Scary Then, Scary Now

Halloween just isn't Halloween without Michael Meyers, nor is it complete in the absence of The Shining.

A few months ago, I wrote all about how there was this huge backlog of movies that scared me when I was younger, and how their ghastliness was completely debunked once I re-watched them and realized that most of them could have gotten by with a G rating. What I wrote was partially the truth; no question, my sense of horror was about as refined as my sense of style back then (which wasn't much, lest we consider clip-on earrings and slap bracelets haute couture). But what I failed to mention was that there's also a giant reservoir of movies that scared me then just as much as they scare me now. These are the movies that I continually return to, as bastions of horror that maintain steady rotation in my collection of scary favorites, and particularly at this time of year. In honor of Halloween, I'm rolling out the red (blood-spattered?) carpet with a few creepy choices that, in both adolescence and adulthood, have repeatedly made me check and close all closets before huddling under the covers until daybreak.

state_candymanHands down, Candyman was the worst. I saw this movie at a sleepover in fourth grade, and it set into motion the most ridiculous chain of events that, in retrospect, probably make up the most embarrassing few weeks of my life. First, the mirror in my room came down (and didn't return until seventh grade, I kid you not; even then, I eyed it warily). Then I began carting a sleeping bag into my parents' bedroom every night to camp out on their floor, because even though my mirror was no longer there, the memory of it still was. The carpet campouts eventually reached a fatal peak when I woke up one night on their floor and couldn't move my arms or head. That's right. My weeks of sleeping on the ground ultimately sent my whole, frantic family to the hospital at four in the morning, my diagnosis being a stiff neck that had also frozen my arm in place. After a few days of rest, I was able to move both again.

Even though Candyman was inadvertently (and mortifyingly) responsible for a trip to the ER, it maintains its place for me as one of the creepiest movies of all time. I've re-watched it in recent years, and while I can definitely pick out the cheesier elements, there are a few scenes that still haunt me to no end. Case in point, a few years ago a huge thunderstorm ripped through the city and knocked out all the power, and after a few hours of dark silence and muted candlelight, I decided to go to bed. But once I got under the covers, all of these terrifying images of Candyman lurking in empty parking lots and busting through medicine cabinet mirrors suddenly started plaguing my mind. If I got any sleep, it wasn't much. And for the record, deserted bathrooms still make me extremely uncomfortable.

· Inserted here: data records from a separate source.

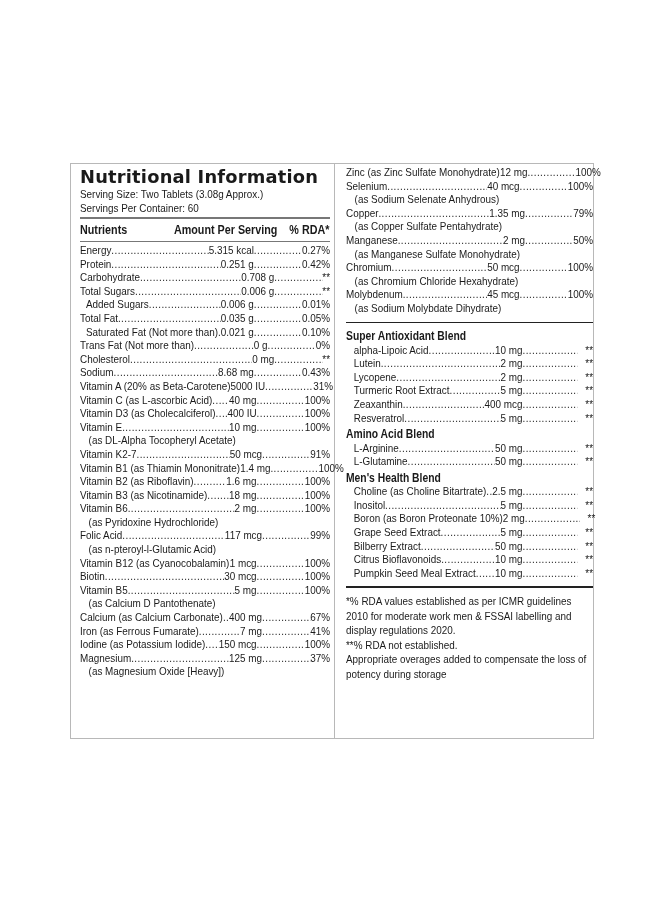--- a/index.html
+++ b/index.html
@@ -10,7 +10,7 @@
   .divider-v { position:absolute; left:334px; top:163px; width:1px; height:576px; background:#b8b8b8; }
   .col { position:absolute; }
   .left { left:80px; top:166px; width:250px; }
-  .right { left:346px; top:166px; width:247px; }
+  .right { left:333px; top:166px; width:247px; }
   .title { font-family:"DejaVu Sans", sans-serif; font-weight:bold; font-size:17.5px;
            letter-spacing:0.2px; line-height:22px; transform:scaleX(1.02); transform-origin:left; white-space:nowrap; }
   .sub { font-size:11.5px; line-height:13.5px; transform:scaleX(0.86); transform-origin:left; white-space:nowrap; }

state_strangerIn recycling a different but equally terrifying urban legend, the original When a Stranger Calls still ranks as one of the most horrific films I've seen, if for nothing else than for the sheer idea of it. Imagine this: a girl of babysitting age watches a film about a man stalking another babysitter, and all from inside the very house where she's watching the kids for the night! Some might call it cheap. I'd call it absolutely horrifying. "Have you checked the children?" was a line that my sister and I used to taunt each other with, as a joke between siblings who thought that the killer's accent unquestionably begged teasing. But secretly, I know we both recognized this film as the type that makes you prefer to wet the bed than emerge even for two minutes from the safety of blankets.

This movie's utter terror made me seek out its sequel, When a Stranger Calls Back, a made-for-cable movie whose origin explains the highly clever title but doesn't even scratch the surface of its eeriness. Anyone who has seen this will remember the creepy killer who paints himself the color of wood paneling and hides against the wall by the front door, inside the house but throwing his voice to make it sound like he's just outside and his car has broken down. Genius. The first time I saw this movie, I was home alone with a bag of Doritos and a giant thunderstorm lurking beyond the windows. Needless to say, it has disturbed me ever since.

Jaws is another one that continues to prowl about the edges of my consciousness, particularly when I'm in a body of water that registers well over six feet deep. Even at a young age I realized that this was horror of a different caliber, the kind that doesn't give you nightmares so much as permanent phobias about why this spot of the lake is warmer, or what it was that splashed behind you when you weren't looking. Jaws could be anywhere, skulking through the murky depths. Even at the indoor pool I still half-expect to distinguish a fin or giant tooth out of the corner of my goggles.

While I've since graduated onto a few other classics that are pulled out every autumn to commemorate the witching hour (Halloween just isn't Halloween without Michael Meyers, nor is it complete in the absence of The Shining), those few from childhood remain among the top of my list. If it was creepy enough to require a hospital visit, it's still good enough to endure for a lifetime of scares.